A próxima DEEC Talk (também ISR Seminar) terá lugar no dia 22 de Janeiro, no Ea4, 17:00, e será proferida por Lee Freitag, da Woods Hole Oceanographic Institution (WHOI), onde trabalha há 25 anos em comunicações para veículos submarinos autónomos, testados em cenários deslumbrantes.
Title: Underwater Acoustic Communications in the Arctic
Abstract:
The effects of climate change are accelerating the loss of ice in the Arctic and as a result there is a need to understand the processes that drive the changes in ice cover and thickness, and to do so at range scales of meters to hundreds of kilometers. Further, the reduction in the amount and extent of ice has encouraged expanded tourism and industrial activities that may result in the need for under-ice exploration and survey by autonomous vehicles. Unfortunately, unlike in temperate climates, ice-cover precludes easy access to the surface for both GPS navigation and Iridium communications, thus there is a need for a replacement that will allow command and control, plus geo-referenced data collection by unmanned underwater vehicles (UUVs).

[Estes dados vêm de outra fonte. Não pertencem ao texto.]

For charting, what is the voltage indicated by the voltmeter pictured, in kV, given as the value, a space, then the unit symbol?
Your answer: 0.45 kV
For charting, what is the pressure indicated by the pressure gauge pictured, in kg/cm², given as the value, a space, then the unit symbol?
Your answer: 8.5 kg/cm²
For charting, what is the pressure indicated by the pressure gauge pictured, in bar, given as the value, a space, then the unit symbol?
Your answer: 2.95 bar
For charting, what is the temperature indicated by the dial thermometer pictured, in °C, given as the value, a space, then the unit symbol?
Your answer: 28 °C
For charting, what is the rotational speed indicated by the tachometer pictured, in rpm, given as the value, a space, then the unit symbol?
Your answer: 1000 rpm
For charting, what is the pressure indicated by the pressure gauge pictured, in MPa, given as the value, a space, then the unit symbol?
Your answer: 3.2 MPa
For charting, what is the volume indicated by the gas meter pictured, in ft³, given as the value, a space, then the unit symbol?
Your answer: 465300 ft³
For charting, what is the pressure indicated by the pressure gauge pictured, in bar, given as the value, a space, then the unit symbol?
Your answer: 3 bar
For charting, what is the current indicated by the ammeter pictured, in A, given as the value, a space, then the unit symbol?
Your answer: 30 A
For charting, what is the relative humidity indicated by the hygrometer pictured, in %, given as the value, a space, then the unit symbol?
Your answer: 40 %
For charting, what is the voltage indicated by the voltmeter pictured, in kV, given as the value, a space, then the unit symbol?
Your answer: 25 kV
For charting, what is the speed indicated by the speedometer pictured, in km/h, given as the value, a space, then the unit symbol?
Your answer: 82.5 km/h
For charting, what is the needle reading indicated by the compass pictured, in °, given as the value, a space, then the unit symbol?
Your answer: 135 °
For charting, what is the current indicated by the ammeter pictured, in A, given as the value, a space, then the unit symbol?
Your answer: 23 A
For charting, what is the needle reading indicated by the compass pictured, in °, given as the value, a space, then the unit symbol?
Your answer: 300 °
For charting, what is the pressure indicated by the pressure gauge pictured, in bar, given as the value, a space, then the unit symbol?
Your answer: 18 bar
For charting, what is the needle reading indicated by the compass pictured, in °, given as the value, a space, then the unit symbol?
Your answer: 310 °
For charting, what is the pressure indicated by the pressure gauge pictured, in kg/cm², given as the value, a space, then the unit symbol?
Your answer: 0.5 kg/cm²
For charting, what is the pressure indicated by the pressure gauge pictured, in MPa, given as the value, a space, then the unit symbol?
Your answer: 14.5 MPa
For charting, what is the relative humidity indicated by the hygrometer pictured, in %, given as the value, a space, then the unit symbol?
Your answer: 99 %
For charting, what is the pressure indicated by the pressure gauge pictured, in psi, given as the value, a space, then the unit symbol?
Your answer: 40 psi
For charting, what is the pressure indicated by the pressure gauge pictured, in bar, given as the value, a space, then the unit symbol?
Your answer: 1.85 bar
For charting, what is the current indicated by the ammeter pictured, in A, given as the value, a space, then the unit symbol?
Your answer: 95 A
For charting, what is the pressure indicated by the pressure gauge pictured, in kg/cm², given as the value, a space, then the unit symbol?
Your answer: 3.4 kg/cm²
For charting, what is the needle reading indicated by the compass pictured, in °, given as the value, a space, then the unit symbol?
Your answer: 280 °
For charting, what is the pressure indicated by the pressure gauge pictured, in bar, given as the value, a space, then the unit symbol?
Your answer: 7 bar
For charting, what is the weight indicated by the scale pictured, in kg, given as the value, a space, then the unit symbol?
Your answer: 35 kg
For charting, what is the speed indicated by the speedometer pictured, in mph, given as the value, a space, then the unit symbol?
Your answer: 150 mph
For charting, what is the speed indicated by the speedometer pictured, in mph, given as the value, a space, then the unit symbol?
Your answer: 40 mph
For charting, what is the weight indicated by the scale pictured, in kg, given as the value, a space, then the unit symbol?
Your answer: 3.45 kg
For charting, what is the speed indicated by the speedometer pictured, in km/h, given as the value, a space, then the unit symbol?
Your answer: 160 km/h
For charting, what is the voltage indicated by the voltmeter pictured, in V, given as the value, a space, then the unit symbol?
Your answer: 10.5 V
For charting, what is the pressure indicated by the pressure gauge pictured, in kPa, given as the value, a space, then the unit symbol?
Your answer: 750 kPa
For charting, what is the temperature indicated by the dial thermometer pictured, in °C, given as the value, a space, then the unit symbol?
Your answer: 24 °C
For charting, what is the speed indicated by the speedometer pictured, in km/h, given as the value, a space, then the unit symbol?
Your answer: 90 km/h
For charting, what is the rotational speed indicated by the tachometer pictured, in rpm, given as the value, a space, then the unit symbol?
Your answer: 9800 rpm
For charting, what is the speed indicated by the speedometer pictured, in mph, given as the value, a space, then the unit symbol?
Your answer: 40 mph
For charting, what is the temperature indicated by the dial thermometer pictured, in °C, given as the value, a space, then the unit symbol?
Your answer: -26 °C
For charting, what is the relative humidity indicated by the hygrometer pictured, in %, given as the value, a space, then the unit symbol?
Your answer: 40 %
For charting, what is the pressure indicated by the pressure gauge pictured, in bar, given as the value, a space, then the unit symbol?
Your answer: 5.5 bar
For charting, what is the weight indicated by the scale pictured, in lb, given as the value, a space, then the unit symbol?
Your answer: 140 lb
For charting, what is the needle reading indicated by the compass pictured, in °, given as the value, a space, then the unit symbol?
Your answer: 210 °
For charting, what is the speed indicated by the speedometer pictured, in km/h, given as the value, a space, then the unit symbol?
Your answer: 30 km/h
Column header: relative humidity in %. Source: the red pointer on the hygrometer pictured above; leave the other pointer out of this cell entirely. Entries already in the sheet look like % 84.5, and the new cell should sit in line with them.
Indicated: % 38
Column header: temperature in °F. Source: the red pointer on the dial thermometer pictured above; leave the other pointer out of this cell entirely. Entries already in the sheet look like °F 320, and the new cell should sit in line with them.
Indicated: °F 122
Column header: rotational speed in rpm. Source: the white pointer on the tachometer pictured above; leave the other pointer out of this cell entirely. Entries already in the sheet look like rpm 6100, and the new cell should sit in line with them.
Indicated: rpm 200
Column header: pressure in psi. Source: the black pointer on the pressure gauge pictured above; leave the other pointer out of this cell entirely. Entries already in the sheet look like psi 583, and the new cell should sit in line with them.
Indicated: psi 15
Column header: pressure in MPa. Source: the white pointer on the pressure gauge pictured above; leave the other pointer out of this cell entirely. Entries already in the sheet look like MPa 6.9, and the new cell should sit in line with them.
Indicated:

There are multiple range scales that are important for UUV operations and these depend on the persistence, sensors and spatial scale of the mission. In addition, there are many different Arctic regimes as well, each with a different feasible propagation range. There are at least four distinct Arctic and under-ice propagation environments, Central, Beaufort, continental shelf and shore-fast, though with seasonal and location-dependent variability. The Central Beaufort has rough (though decreasingly so) ice with downward refracting propagation, which limits range at practical frequencies. The Beaufort has a shallow acoustic duct, minimizing surface interaction and providing ranges of hundreds of kilometers. The Arctic continental shelf, at least north of Alaska, can seasonally support long ranges when low frequencies are used, while in shore-fast ice conditions in Alaska or Greenland the maximum range is highly dependent on ice type and bathymetry and varies from hundreds of meters to at least 30 km as achieved recently in Greenland.
The talk will review the missions that UUVs have done and will soon do in the Arctic, present the acoustic conditions in the different environments, and show results from multiple experiments. In addition, some of the practical issues associated with traveling and working in the Arctic in Alaska, Greenland and Norway will be illustrated in photos and video.